» **The problem**: Swap "series" for "data sets" in the listing from its first line up to and including the line with "Transcribe this box", and write out those lines with everything else left as is.
-=-=-=-=-
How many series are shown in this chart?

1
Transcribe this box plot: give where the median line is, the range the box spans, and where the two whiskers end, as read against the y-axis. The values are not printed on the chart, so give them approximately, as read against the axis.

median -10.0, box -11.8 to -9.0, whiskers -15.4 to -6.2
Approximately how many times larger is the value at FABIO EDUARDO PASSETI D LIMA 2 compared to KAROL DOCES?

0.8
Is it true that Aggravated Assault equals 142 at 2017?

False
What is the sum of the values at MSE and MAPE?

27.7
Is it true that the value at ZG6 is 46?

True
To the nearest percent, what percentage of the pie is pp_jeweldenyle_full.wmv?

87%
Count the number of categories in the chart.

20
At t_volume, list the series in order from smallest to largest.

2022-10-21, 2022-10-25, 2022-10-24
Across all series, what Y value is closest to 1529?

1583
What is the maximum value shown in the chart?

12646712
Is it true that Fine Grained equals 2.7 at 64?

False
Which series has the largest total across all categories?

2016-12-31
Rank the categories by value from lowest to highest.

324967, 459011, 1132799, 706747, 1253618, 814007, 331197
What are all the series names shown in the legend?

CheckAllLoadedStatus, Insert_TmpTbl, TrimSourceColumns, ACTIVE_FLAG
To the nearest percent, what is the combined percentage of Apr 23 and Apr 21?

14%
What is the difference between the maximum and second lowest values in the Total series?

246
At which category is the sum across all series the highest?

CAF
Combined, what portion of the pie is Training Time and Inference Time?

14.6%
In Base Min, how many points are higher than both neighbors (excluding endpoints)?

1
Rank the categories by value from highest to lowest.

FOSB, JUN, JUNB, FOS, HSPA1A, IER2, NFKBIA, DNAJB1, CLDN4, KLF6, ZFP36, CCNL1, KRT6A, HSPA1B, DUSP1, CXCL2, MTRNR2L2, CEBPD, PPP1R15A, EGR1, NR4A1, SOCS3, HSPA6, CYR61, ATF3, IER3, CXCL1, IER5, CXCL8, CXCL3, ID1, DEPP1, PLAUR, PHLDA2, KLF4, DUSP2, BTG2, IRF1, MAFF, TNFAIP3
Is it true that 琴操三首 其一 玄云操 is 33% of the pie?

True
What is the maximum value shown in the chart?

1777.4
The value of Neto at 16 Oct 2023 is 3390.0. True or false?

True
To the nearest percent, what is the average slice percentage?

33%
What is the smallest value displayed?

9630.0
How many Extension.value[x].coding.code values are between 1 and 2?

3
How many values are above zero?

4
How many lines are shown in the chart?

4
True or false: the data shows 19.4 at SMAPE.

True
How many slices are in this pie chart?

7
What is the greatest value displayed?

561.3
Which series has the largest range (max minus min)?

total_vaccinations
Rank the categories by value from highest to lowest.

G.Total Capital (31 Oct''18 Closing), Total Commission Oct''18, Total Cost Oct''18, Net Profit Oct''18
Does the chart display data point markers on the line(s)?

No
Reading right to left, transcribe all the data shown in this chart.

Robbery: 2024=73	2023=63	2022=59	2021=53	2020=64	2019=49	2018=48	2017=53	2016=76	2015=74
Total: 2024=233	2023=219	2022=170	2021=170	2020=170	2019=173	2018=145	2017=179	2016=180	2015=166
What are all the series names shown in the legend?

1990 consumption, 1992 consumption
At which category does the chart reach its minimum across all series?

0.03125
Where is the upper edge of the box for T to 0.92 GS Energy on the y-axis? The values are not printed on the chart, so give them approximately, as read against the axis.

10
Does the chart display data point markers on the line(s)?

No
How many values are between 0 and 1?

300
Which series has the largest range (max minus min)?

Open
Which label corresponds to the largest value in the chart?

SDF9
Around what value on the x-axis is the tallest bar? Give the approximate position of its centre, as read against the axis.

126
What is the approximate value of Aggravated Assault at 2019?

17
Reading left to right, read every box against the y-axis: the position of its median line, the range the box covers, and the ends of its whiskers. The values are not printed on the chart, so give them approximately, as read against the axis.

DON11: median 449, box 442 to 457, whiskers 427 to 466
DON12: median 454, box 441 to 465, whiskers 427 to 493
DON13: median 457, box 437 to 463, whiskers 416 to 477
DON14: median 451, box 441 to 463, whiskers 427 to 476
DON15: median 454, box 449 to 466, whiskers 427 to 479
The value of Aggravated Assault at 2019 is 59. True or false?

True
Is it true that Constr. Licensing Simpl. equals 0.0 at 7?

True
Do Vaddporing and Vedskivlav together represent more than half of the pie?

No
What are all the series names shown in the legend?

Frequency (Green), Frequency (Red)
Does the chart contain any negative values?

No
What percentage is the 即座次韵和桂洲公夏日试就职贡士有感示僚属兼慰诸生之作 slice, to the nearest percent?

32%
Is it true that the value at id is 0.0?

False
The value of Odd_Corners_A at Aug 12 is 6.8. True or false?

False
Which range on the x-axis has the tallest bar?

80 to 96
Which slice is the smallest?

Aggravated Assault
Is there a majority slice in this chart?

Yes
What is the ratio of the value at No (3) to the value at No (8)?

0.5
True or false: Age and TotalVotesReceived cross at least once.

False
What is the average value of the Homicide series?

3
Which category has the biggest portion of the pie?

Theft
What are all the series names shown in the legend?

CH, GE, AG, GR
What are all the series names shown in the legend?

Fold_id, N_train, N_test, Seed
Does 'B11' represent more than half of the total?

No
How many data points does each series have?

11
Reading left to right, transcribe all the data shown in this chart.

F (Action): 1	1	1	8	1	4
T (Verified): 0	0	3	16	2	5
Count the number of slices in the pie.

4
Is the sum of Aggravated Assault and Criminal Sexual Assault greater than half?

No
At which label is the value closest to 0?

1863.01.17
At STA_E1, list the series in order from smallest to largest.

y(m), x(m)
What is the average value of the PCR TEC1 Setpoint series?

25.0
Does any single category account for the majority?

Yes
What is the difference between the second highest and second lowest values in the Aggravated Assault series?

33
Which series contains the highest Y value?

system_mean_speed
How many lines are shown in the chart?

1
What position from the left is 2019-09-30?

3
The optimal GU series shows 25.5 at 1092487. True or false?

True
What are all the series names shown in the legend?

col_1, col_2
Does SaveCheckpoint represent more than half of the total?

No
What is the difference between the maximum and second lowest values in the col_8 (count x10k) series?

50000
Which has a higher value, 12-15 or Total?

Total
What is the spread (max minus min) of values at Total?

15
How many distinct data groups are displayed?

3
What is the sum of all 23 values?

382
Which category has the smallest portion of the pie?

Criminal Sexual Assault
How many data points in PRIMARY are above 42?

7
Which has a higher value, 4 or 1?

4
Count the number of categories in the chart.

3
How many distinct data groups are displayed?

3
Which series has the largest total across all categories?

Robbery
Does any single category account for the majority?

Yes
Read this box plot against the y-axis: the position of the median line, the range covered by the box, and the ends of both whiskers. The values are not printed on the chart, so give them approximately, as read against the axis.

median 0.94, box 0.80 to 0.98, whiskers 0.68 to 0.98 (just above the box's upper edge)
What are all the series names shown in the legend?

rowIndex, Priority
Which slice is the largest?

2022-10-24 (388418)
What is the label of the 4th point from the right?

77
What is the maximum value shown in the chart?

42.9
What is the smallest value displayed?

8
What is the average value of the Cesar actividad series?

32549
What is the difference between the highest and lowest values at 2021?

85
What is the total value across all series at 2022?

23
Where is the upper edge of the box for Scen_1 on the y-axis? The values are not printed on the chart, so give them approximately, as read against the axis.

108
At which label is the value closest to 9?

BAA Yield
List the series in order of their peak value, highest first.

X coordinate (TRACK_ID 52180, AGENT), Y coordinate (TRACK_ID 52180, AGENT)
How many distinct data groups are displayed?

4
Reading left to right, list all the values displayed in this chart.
-=-=-=-=-
» **Response box**:
How many data sets are shown in this chart?

1
Transcribe this box plot: give where the median line is, the range the box spans, and where the two whiskers end, as read against the y-axis. The values are not printed on the chart, so give them approximately, as read against the axis.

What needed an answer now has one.